* What you will do
In the entries below, find each line with the string "After" and copy it.

*** Data for this task

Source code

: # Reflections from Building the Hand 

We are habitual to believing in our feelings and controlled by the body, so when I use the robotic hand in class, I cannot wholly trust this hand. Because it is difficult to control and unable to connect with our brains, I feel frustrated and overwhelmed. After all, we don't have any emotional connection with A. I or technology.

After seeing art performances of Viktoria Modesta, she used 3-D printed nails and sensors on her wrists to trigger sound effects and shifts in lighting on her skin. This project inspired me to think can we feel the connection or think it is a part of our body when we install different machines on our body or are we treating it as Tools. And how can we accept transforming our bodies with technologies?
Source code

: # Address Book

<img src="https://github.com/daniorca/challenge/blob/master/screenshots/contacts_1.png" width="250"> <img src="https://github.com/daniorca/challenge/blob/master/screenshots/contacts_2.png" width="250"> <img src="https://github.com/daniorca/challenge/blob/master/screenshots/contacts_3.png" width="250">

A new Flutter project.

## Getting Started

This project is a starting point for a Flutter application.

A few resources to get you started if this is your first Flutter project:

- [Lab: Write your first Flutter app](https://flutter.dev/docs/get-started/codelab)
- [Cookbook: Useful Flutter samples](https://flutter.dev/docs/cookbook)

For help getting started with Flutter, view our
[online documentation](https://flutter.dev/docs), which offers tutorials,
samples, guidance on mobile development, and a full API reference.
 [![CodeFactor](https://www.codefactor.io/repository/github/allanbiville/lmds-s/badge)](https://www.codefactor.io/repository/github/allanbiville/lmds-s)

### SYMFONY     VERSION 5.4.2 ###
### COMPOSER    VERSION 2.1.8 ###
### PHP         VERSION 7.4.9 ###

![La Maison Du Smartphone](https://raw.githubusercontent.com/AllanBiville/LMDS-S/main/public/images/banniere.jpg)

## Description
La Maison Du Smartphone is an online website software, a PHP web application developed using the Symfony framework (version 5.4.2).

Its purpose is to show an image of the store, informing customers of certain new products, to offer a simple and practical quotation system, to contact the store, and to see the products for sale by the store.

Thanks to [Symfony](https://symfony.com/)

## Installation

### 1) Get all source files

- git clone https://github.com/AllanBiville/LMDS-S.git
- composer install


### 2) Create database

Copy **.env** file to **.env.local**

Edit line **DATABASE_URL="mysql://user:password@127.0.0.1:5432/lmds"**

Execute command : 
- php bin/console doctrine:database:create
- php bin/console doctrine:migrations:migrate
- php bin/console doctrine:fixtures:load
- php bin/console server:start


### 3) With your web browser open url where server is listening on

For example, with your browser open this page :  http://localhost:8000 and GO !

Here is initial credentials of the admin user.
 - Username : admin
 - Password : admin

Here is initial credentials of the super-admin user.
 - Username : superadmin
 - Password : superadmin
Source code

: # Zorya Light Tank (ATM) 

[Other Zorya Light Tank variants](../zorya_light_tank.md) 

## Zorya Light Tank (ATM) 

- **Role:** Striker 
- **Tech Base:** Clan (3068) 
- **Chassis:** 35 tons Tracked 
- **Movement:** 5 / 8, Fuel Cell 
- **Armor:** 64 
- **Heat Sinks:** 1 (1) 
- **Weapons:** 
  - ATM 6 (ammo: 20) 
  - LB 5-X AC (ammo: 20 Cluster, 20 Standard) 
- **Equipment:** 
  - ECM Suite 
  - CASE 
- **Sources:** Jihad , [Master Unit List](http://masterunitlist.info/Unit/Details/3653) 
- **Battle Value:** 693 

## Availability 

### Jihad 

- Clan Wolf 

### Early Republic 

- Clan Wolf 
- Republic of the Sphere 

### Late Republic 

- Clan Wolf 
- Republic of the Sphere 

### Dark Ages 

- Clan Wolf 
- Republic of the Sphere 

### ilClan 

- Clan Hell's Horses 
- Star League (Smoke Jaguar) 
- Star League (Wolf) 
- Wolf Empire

******

* Response area
We are habitual to believing in our feelings and controlled by the body, so when I use the robotic hand in class, I cannot wholly trust this hand. Because it is difficult to control and unable to connect with our brains, I feel frustrated and overwhelmed. After all, we don't have any emotional connection with A. I or technology.
After seeing art performances of Viktoria Modesta, she used 3-D printed nails and sensors on her wrists to trigger sound effects and shifts in lighting on her skin. This project inspired me to think can we feel the connection or think it is a part of our body when we install different machines on our body or are we treating it as Tools. And how can we accept transforming our bodies with technologies?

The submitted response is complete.